Les armes de la ville de Meulan
(d'après Edmond Bories)


Après la guerre de Cent Ans, quelques combats entre l'armée de la Ligue sous les ordres de Mayenne et les troupes d'Henri IV, roi de Navarre, troublèrent la ville. En janvier 1590, Mayenne assiégeait Meulan, mais averti de l'approche des troupes d?Henri IV venant au secours de la ville assiégée, y renonça à s'en emparer et leva le siège. Pour reconnaître le courage et la fidélité des Meulanais, Henri IV leur accorda certaines franchises.

C'est depuis cette époque que le blason de Meulan s'enorgueillit de la devise : « Mellentum Régi et Regno fidelissima » ou « Meulan la plus fidèle à son roi et au royaume ».

On rapporte que le roi Henri IV qui se trouvait à court d'argent pour payer ses troupes mercenaires eut recours à deux tanneurs meulanais qui lui avaient été signalés par Monsieur de Vion, lieutenant du baillage de Meulan. Nicolas et Simon Leclerc mirent vingt mille écus à la disposition du souverain et estimant que la parole du roi valait mieux que tous les écrits, refusèrent la reconnaissance écrite que le roi leur offrait. La rue Nicolas-Leclerc à Meulan rappelle le souvenir de l'un de ces personnages.

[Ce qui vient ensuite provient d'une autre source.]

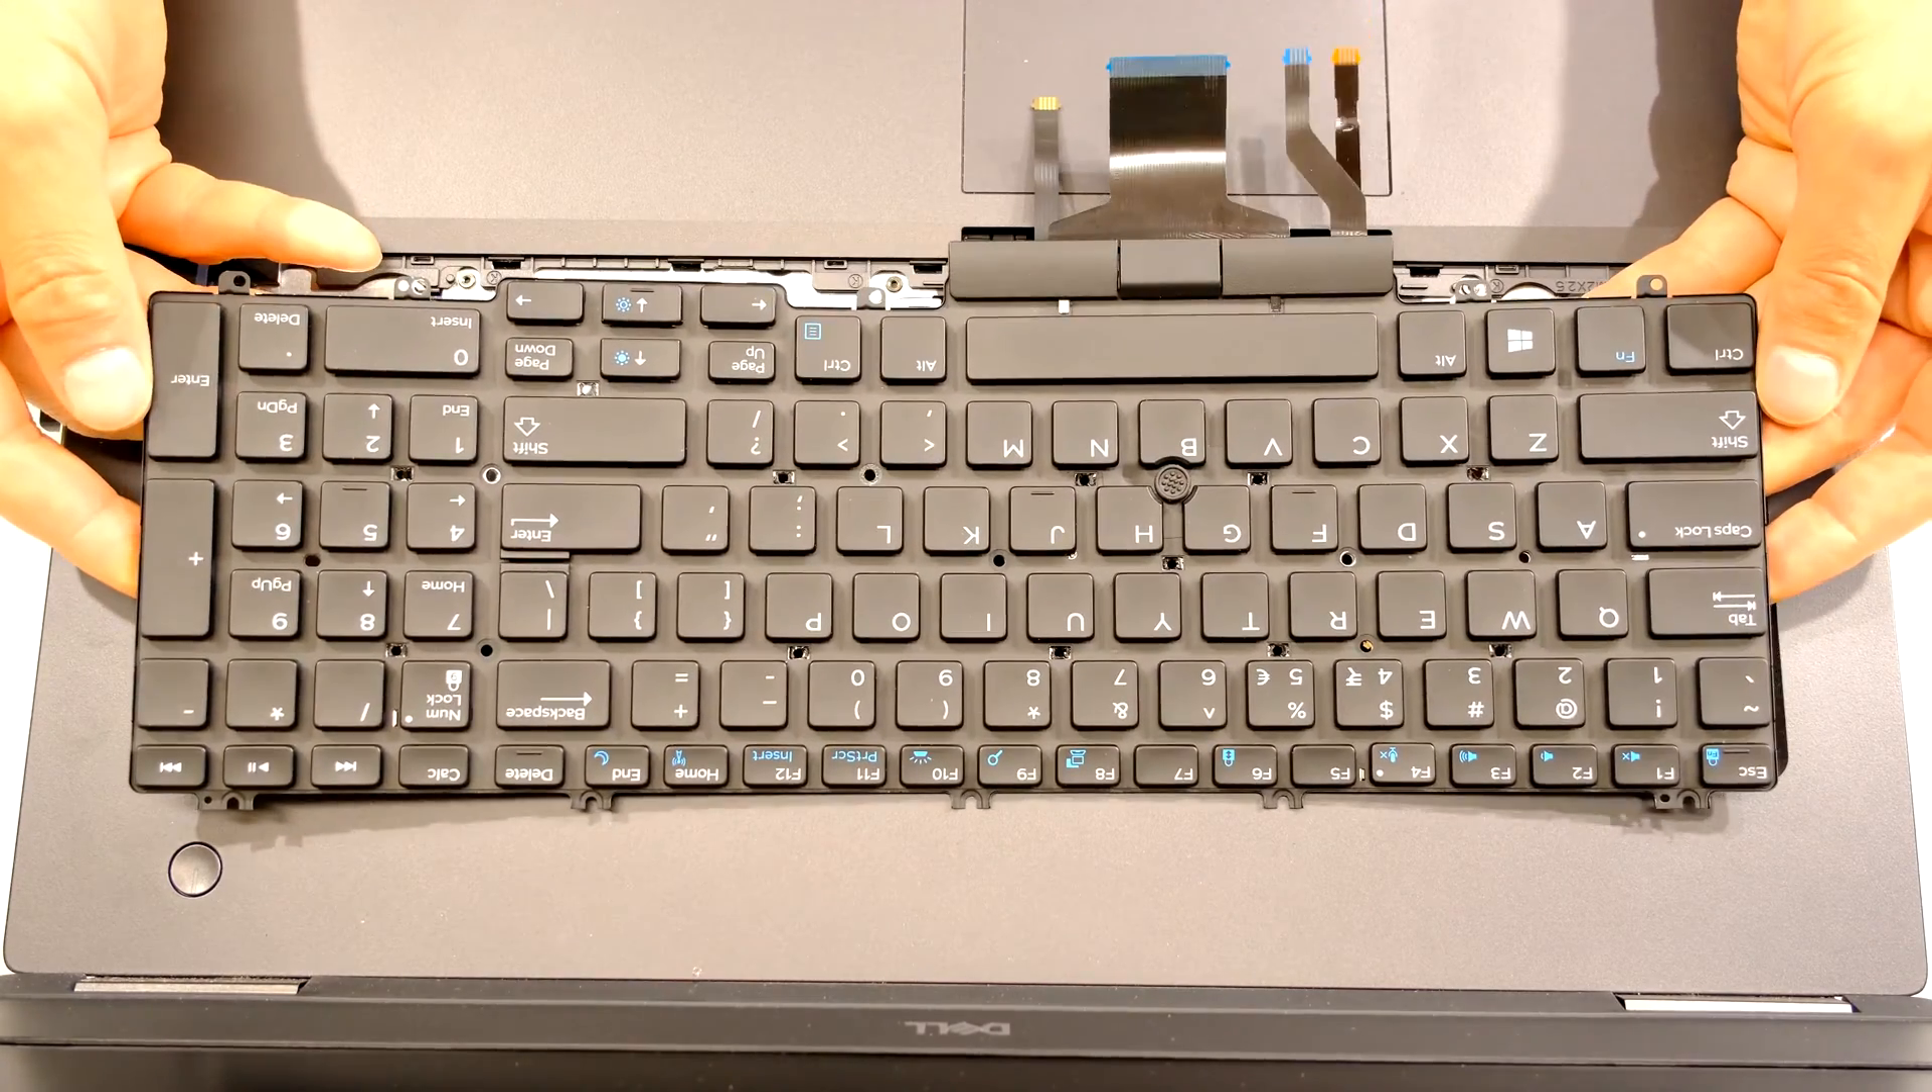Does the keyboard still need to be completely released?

Avec l'avènement du XVIIe siècle, Meulan commença à vivre une existence pacifique et devint la place forte du Vexin français, une cité religieuse et un centre commercial important entre Rouen et Paris que les souverains aimaient favoriser. C'est ainsi qu'en 1636, la prophétie d'une religieuse de Meulan annonça à Anne d'Autriche qu'elle serait mère. Mariée depuis 22 ans, elle n'avait pas de descendance. Cette prophétie se réalisa. Ce fut la naissance de Louis XIV. En reconnaissance, Anne d'Autriche favorisa cette religieuse par la création d'un monastère des « Annonciades » qui fut consacré en janvier 1642. Dans le même temps furent réalisés la restauration du monastère Saint-Nicaise, la réfection de l'Hôtel-Dieu et l'établissement des Pénitents Blancs.

Le commerce prospérait : le commerce des grains, les moulins, les tanneries, les fabriques de bonneterie contribuèrent largement à la prospérité du comté de Meulan qui passa dans le domaine privé du roi Louis XVI.

Mais la Révolution de 1789 vint de nouveau bouleverser la ville. L'église Saint-Nicaise devînt un atelier de construction d'affûts d'artillerie, l'église Notre-Dame un arsenal, le couvent des Pénitents une caserne, la chapelle Saint-Michel un grenier à sel, l'église Saint-Jacques un magasin à fourrage, l'église Saint-Nicolas devint le Temple de la Raison.

Le couvent des Annonciades, fondé par Anne d'Autriche, fut partiellement détruit par les révolutionnaires qui en rasèrent la chapelle. Le reste fut morcelé et vendu comme bien national.


Ci-contre : La chapelle Saint-Michel (dessin d'Edmond Bories, publié dans son ouvrage Histoire du canton de Meulan, comprenant l'historique de ses vingt communes depuis les origines jusqu'à nos jours, 1906)




A la fin de l'Empire, Napoléon, chassé de Moscou, battu à Leipzig, dut se replier et ce fut l'invasion. C'est ainsi qu'en avril 1814, après un combat à la limite de Meulan, les Cosaques occupèrent la ville.

Le général Gency, enfant de Meulan, se distingua à cette occasion, comme il l'avait fait dans toutes les campagnes napoléoniennes et c'est en souvenir de ce fait d'armes que la place de l'Hôtel de Ville porte le nom de place Gency.